Hubo un silencio. Lentamente, Katherine dijo:
—¿Cuál es la parte que me corresponde en esto?
—La tuya —respondió él—. Lo que tú haces es igualmente importante.
—No trates de halagarme.
—Estoy tratando de hacerte entender...
—Que puedes salvar el mundo haciendo lo que ellos te digan.
—Ésa es una manera de expresarlo.
Ella lo miró como nunca lo había hecho, con dureza, con odio. Él se sintió disminuido por su mirada.
—Supongo que todos somos prostitutos, Robert —dijo Katherine—. Tú eres el de ellos y yo soy la tuya. De modo que vayamos a la cama.
Thorn pasó un largo rato en el baño, esperando que Katherine se hubiera ya dormido para cuando él saliera. Pero no fue así, ella estaba despierta y esperando y él sintió el aroma del perfume en el aire. Se sentó en la cama y le dirigió una larga mirada. Ella le devolvió una sonrisa.
—Lo siento —dijo Katherine—. Puedo comprender.
Tomó el rostro de él, entre sus manos, y lo atrajo hacia sí, apretándolo en un abrazo. Su aliento se tornó denso y él empezó a hacerle el amor, aunque ella quedó inmóvil debajo de él.
—Hazlo —insistió Katherine—. Hazlo conmigo, no te vayas.
E hicieron el amor como nunca lo habían hecho antes. Katherine se negó a abandonar su inmovilidad, pero no quiso liberarlo, urgiéndolo a terminar el acto, sólo con la voz. Cuando hubo terminado, ella aflojó sus brazos y él se apartó, mirándola herido, sin comprender.
—Ve a salvar el mundo ahora —murmuró ella—. Ve y haz lo que te digan.
Thorn no durmió esa noche, sino que se quedó sentado junto al balcón del dormitorio, mirando la noche iluminada por la luna. Desde allí podía ver el bosque, que parecía inmóvil como una uniforme entidad adormecida.
Pero no estaba dormido, porque Thorn sintió como si alguien le estuviera devolviendo la mirada. Los Thorn tenían un par de binoculares en la terraza, para observar a los pájaros. Thorn salió a buscarlos y se los llevó a los ojos. Al principio, todo lo que pudo ver fue la oscuridad. Luego divisó los ojos que le devolvían la mirada. Dos oscuras brasas encendidas que reflejaban la luz de la luna, juntas, amarillas, lijas en la casa. Lo hicieron estremecer y apartó los binoculares, retrocediendo. Se quedó allí, helado por un momento. Entonces se puso en movimiento.
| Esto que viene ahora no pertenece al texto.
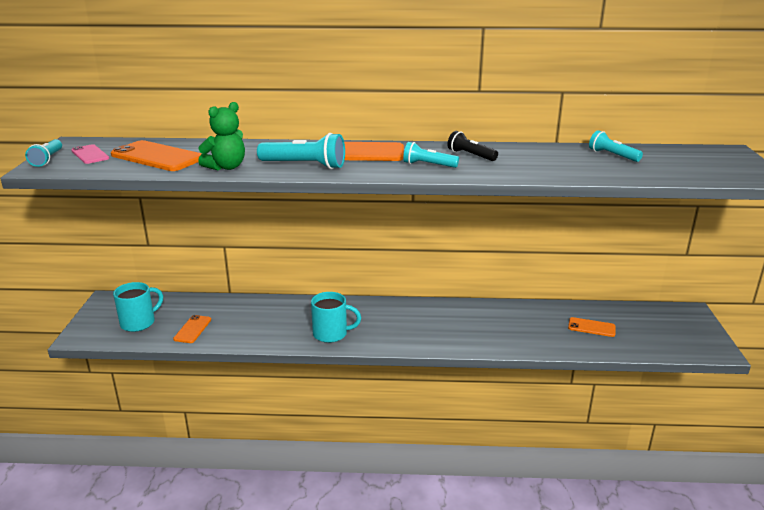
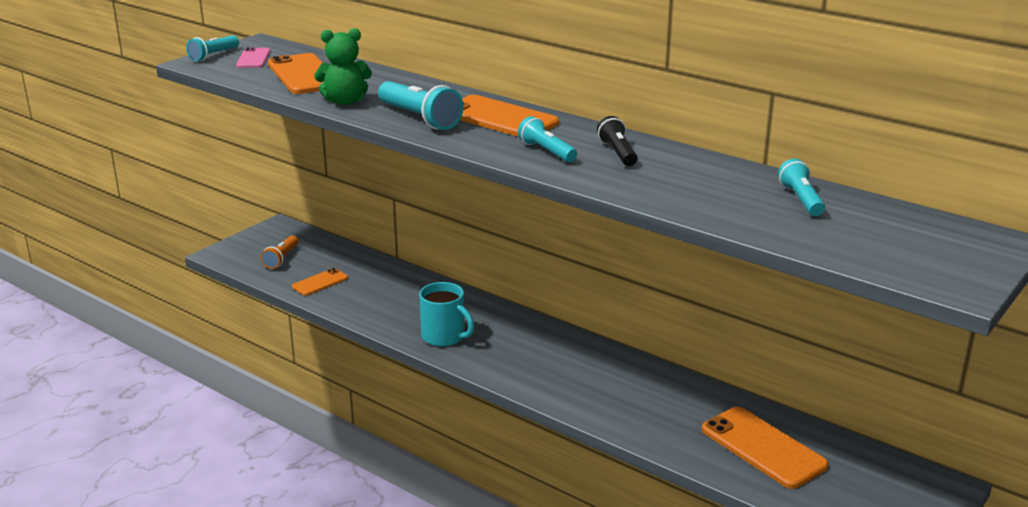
camera: 35 degrees right, 0 degrees up
(139, 322) = (281, 259): turquoise mug -> orange flashlight
(591, 327) = (763, 447): orange phone -> orange phone, size x1.82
Bajó silenciosamente por la larga escalera, con los pies descalzos, hasta la puerta de entrada y salió al exterior. Todo estaba en calma, incluso el canto de los grillos se había acallado. Entonces volvió a caminar, como si fuera atraído hacia el comienzo del bosque, donde se detuvo a observar. No había nada. Ni un solo sonido. Las dos brasas encendidas habían desaparecido. Mientras volvía, sus pies descalzos pisaron algo blando y húmedo. Thorn sofocó su respiración y se hizo a un lado. Era un conejo muerto, aún tibio; su sangre formaba una mancha en el lugar en que debió haber estado la cabeza.
A la mañana siguiente, se levantó temprano y preguntó a Horton si seguía poniendo trampas para los conejos. Horton replicó que no y Thorn lo llevó hacia el lugar donde estaba el conejo muerto. Estaba lleno de moscas que zumbaban ahora y Horton las espantó mientras se arrodillaba para examinar el cuerpo.
—¿Qué piensa usted? —le preguntó Thorn—. ¿Tenemos aquí algún animal de presa?
—No podría decirlo, señor, pero lo dudo.
Horton levantó el cuerpo endurecido, señalándolo con disgusto.
—La cabeza es lo que dejan, no lo que se llevan. Sea el que fuere el animal que mató a este conejo, lo hizo para divertirse.
Thorn le dio instrucciones para que se ocupara de hacer desaparecer el cuerpo, sin comentar el asunto con la gente de la casa. Mientras se alejaban, Horton se detuvo para hablar.
—No me gusta mucho ese bosque, señor. Y no me gusta que la señora Baylock lleve allí a su hijo.
—Dígale que no lo, haga —replicó Thorn—. Hay mucho espacio para jugar aquí en el prado.
Esa tarde, Horton hizo lo que se le ordenó y ello le aportó a Thorn la primera indicación de que algo andaba mal en la casa. La señora Baylock fue esa noche a la sala, para verlo y expresarle su irritación por el hecho de que se le dieran órdenes por mediación de otro miembro del personal.